→ WHAT NEEDS TO BE DONE
Return each line of the entries that mentions the word "odio".

::: DATA SHOWN :::

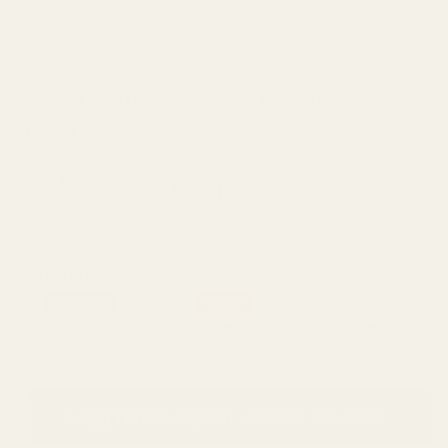
Dior J’adore®
(Designerpris: 3.317,22 kr)
Varar i upp till 12 timmar, 21 % koncentration
FULLSTÄNDIG BESKRIVNING
RENT MÄRKE
Blommig
Formell
Fjädra
Medium
Skostorlek:
100 ml - vald av 8 av 10 kunder
Bestseller
Popular
100ML
50ML
30ML
2,25 kr / ml
3,50 kr / ml
4,33 kr / ml
Lägg i kundvagnen
224,99 kr
264,99 kr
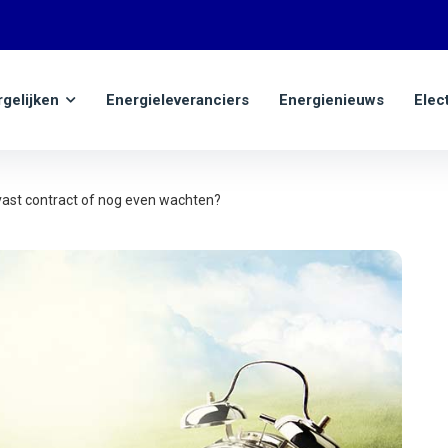
rgelijken
Energieleveranciers
Energienieuws
Elec
ast contract of nog even wachten?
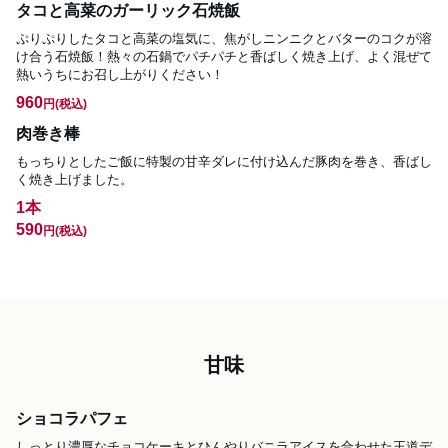
タコと高菜のガーリック石焼飯
ぷりぷりしたタコと高菜の塩気に、焦がしニンニクとバターのコクが溶
け合う石焼飯！熱々の石鍋でパチパチと香ばしく焼き上げ、よく混ぜて
熱いうちにお召し上がりください！
960
円
(税込)
肉巻き棒
もっちりとしたご飯に特製の甘辛ダレに付け込んだ豚肉を巻き、香ばし
く焼き上げました。
1本
590
円
(税込)
甘味
ショコラパフェ
しっとり濃厚なチョコケーキとひんやりバニラアイスを合わせた王道デ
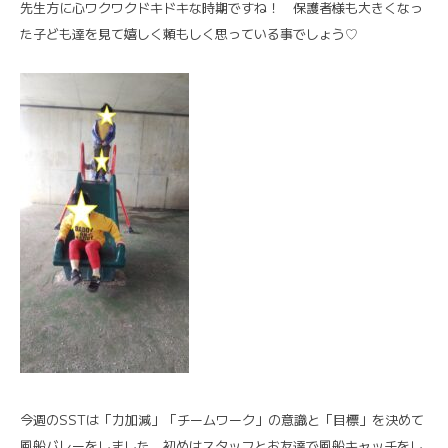
先生方に心ワクワクドキドキな時期ですね！ 保護者様も大きくなっ
た子ども達を見て嬉しく頼もしく思っている事でしょう♡
今週のSSTは「力加減」「チームワーク」の意識と「目標」を決めて
風船バレーをしました。初めはスタッフとお友達で風船キャッチをし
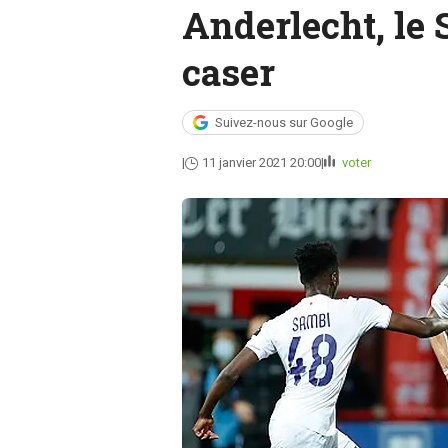
Anderlecht, le 
caser
Suivez-nous sur Google
11 janvier 2021 20:00
voter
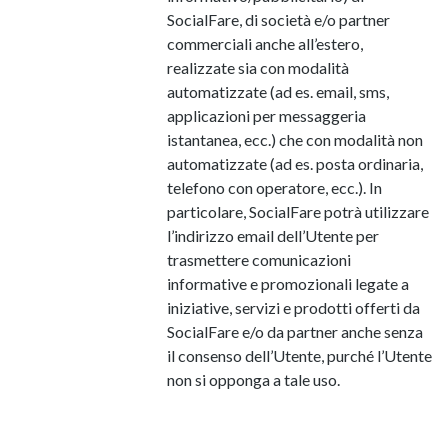
SocialFare, di società e/o partner
commerciali anche all’estero,
realizzate sia con modalità
automatizzate (ad es. email, sms,
applicazioni per messaggeria
istantanea, ecc.) che con modalità non
automatizzate (ad es. posta ordinaria,
telefono con operatore, ecc.). In
particolare, SocialFare potrà utilizzare
l’indirizzo email dell’Utente per
trasmettere comunicazioni
informative e promozionali legate a
iniziative, servizi e prodotti offerti da
SocialFare e/o da partner anche senza
il consenso dell’Utente, purché l’Utente
non si opponga a tale uso.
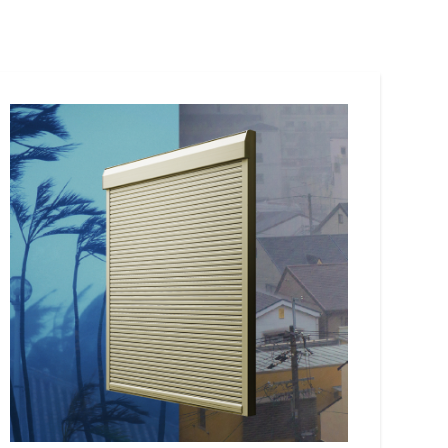
阪
箕面
SR
SR
州・沖縄
岡
熊本
鹿児島
那覇
SR
SR
PS
PS
ムをショールームで体感
ーム展示商品検索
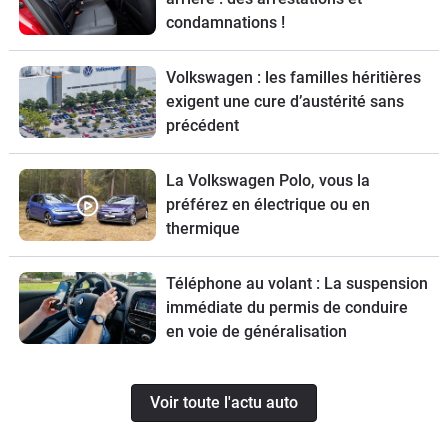
condamnations !
Volkswagen : les familles héritières
exigent une cure d’austérité sans
précédent
La Volkswagen Polo, vous la
préférez en électrique ou en
thermique
Téléphone au volant : La suspension
immédiate du permis de conduire
en voie de généralisation
Voir toute l'actu auto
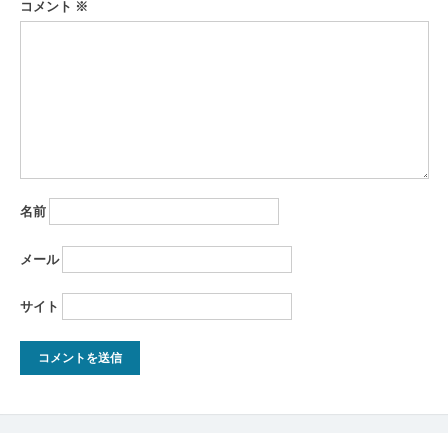
コメント
※
名前
メール
サイト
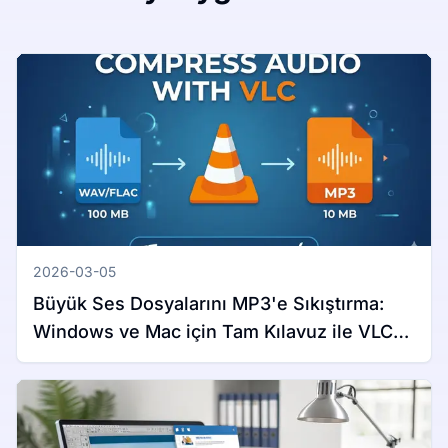
2026-03-05
Büyük Ses Dosyalarını MP3'e Sıkıştırma:
Windows ve Mac için Tam Kılavuz ile VLC
Kullanımı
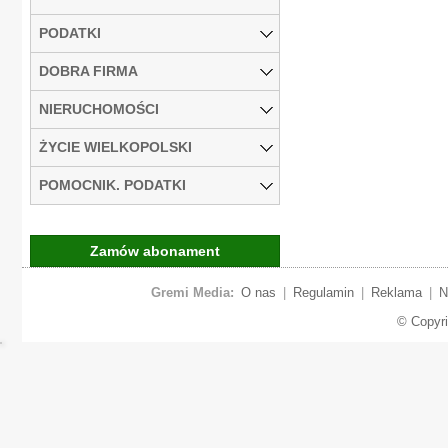
PODATKI
DOBRA FIRMA
NIERUCHOMOŚCI
ŻYCIE WIELKOPOLSKI
POMOCNIK. PODATKI
Zamów abonament
Gremi Media:
O nas
|
Regulamin
|
Reklama
|
N
© Copyr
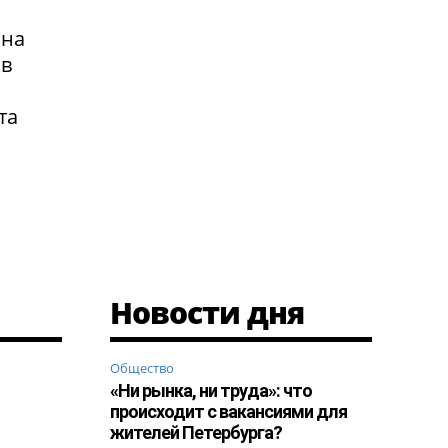
 на
 в
та
Новости дня
Общество
«Ни рынка, ни труда»: что
происходит с вакансиями для
жителей Петербурга?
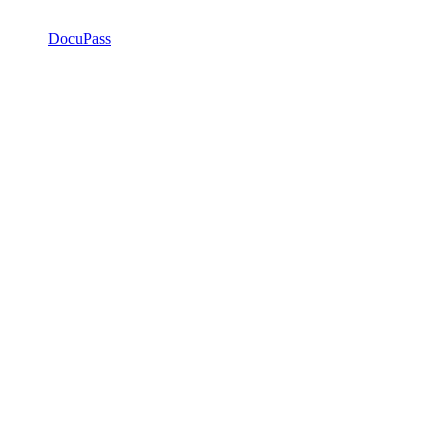
DocuPass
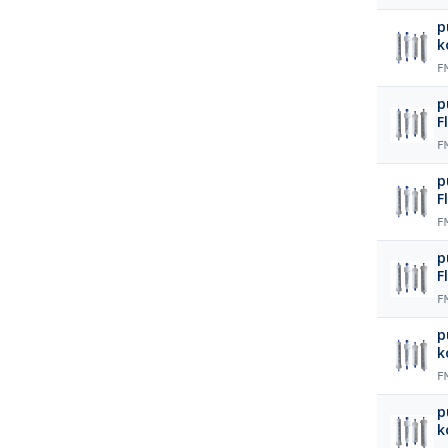
p
k
F
p
F
F
p
F
F
p
F
F
p
k
F
p
k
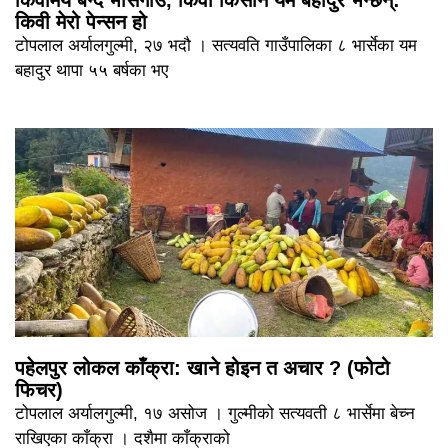
किवी मेरो पेन्सन हो
टोपलाल अर्यालगुल्मी, २७ भदौ । सत्यवति गाउँपालिका ८ भार्सेका यम
बहादुर थापा ५५ बर्षका भए
पहेलपुर लोकल काँक्रा: खाने होइन त अचार ? (फोटो
फिचर)
टोपलाल अर्यालगुल्मी, १७ असोज । गुल्मीको सत्यवती ८ भार्सेमा बेच्न
राखिएका काँक्रा । दशैमा काँक्राको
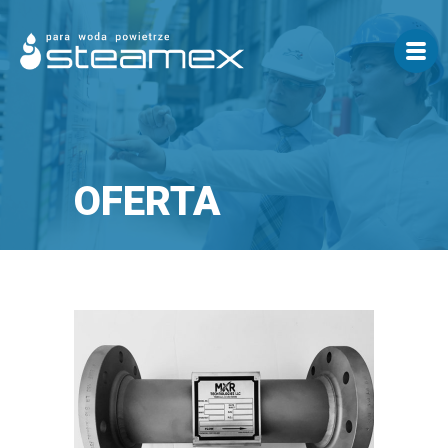
OFERTA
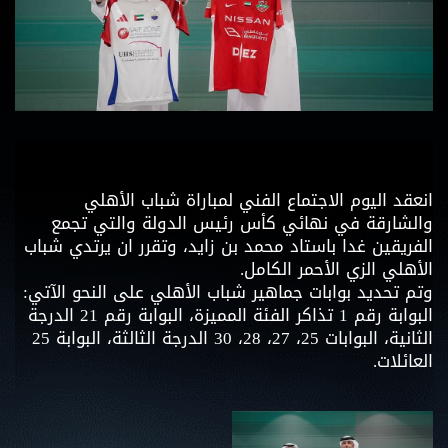
انعقد اليوم الاجتماع الفني لمباراة شباب الأهلي
والشارقة في نهائي كأس رئيس الدولة والتي تجمع
الفريقين غدا باستاد محمد بن زايد، وتقرر ان يرتدي شباب
الأهلي الزي الأحمر الكامل.
وتم تحديد بوابات جماهير شباب الأهلي على النحو الآتي:
البوابة رقم 1 تذاكر الفئة المميزة، البوابة رقم 21 الدرجة
الثانية، البوابات 25، 27، 28، 30 الدرجة الثالثة، البوابة 25
العائلات.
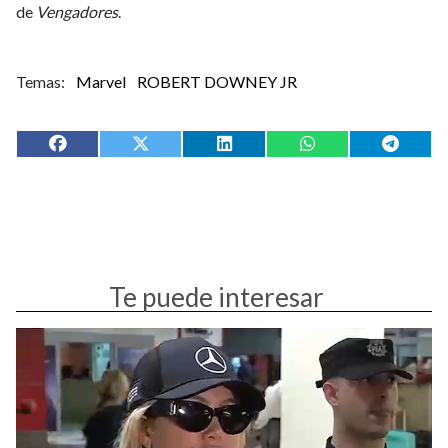
de
Vengadores
.
Marvel
ROBERT DOWNEY JR
Te puede interesar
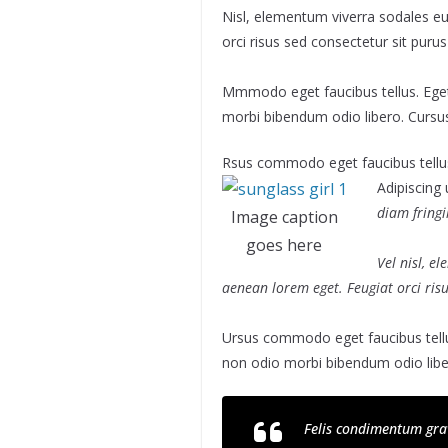
Nisl, elementum viverra sodales eui
orci risus sed consectetur sit puru
Mmmodo eget faucibus tellus. Ege
morbi bibendum odio libero. Cursu
Rsus commodo eget faucibus tellu
Adipiscing 
diam fringi
Image caption
goes here
Vel nisl, e
aenean lorem eget. Feugiat orci ris
Ursus commodo eget faucibus tell
non odio morbi bibendum odio libe
Felis condimentum grav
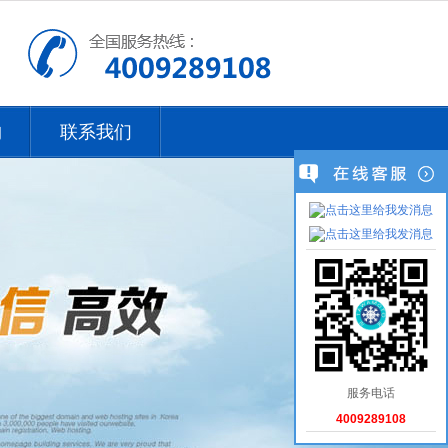
购
联系我们
服务电话
4009289108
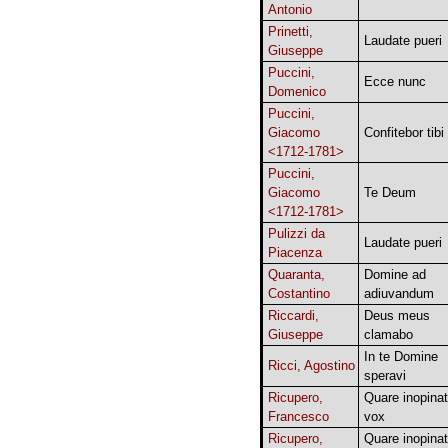
Antonio
Prinetti,
Laudate pueri
Giuseppe
Puccini,
Ecce nunc
Domenico
Puccini,
Giacomo
Confitebor tibi
<1712-1781>
Puccini,
Giacomo
Te Deum
<1712-1781>
Pulizzi da
Laudate pueri
Piacenza
Quaranta,
Domine ad
Costantino
adiuvandum
Riccardi,
Deus meus
Giuseppe
clamabo
In te Domine
Ricci, Agostino
speravi
Ricupero,
Quare inopina
Francesco
vox
Ricupero,
Quare inopina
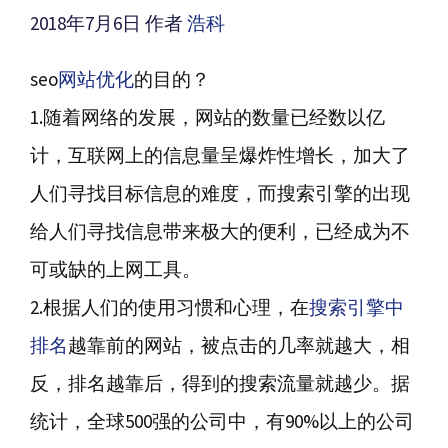
2018年7月6日
作者
浩科
seo
网站优化
的目的？
1.随着网络的发展，网站的数量已经数以亿
计，互联网上的信息量呈爆炸性增长，加大了
人们寻找目标信息的难度，而搜索引擎的出现
给人们寻找信息带来极大的便利，已经成为不
可或缺的上网工具。
2.根据人们的使用习惯和心理，在
搜索引擎中
排名
越靠前的网站，被点击的几率就越大，相
反，排名越靠后，得到的搜索流量就越少。据
统计，全球500强的公司中，有90%以上的公司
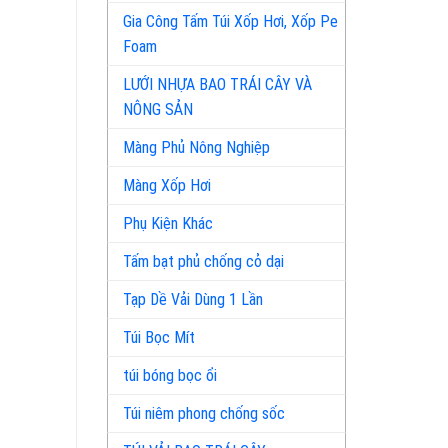
Gia Công Tấm Túi Xốp Hơi, Xốp Pe
Foam
LƯỚI NHỰA BAO TRÁI CÂY VÀ
NÔNG SẢN
Màng Phủ Nông Nghiệp
Màng Xốp Hơi
Phụ Kiện Khác
Tấm bạt phủ chống cỏ dại
Tạp Dề Vải Dùng 1 Lần
Túi Bọc Mít
túi bóng bọc ổi
Túi niêm phong chống sốc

:::

→ REPLY
morbi bibendum odio libero. Cursu
non odio morbi bibendum odio libe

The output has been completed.